PBFN can be the catalyst to the NFL’s player development efforts by complimenting the areas of education and benefits offered by the NFL via PBFN’s seminars and workshops. Players can intern with a company where the president, CEO, or senior officer will be an active or former professional athlete via PBFN’s network. Not to mention, PBFN can be a healthy pipeline of talent into the management and corporate ranks of the NFL. This way, players are guaranteed to be in a business environment that is conducive to optimal development.
McNeil, who created PBFN more than two years ago, seeks to create business and knowledge exchange among the group and provides a database to help players with business ventures. Offering a variety of business development tools and networking opportunities at its Web site (www.pbfn.org) and through annual conferences, PBFN is unique in that it caters to athletes from all sports, both genders, and is beneficial to those still playing and those who used to play.

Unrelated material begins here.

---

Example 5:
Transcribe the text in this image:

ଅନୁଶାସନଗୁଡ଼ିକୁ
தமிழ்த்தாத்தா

“The emphasis is on business and understanding how and what finances can do for you,” McNeil said. “It’s like a coach giving me a defensive coverage; I’ve got to know the certain way to play that coverage for it to work. Business is the same, because there are certain paths that must be followed to be successful.”
PBFN compliments both the NFL and NFLPA with its breadth of services. This synergistic professional relationship is not only feasible between the NFL and NFLPA but with all professional sports associations worldwide.
“PBFN has inherent synergy with the NFL and its players association because that was the logical place to begin since I am a member of both organizations,” McNeil said. Now that PBFN is displaying its value to one segment of the professional athletic market, we want to provide like synergies with other professional athletic entities such as the NBA, WNBA, MLB, etc.”
Moving Forward
The ultimate goal, according to McNeil, is to get athletes thinking about the next step before they’re actually taking it.
“It will not be easy to sell the concept of preparing for life beyond the game to all professional athletes, but there is no better time than the present,” states McNeil.
As new skills are developed and learned, McNeil’s hope is this knowledge will continue to be shared by all until a domino effect takes place and changes the way professional athletes think about their futures.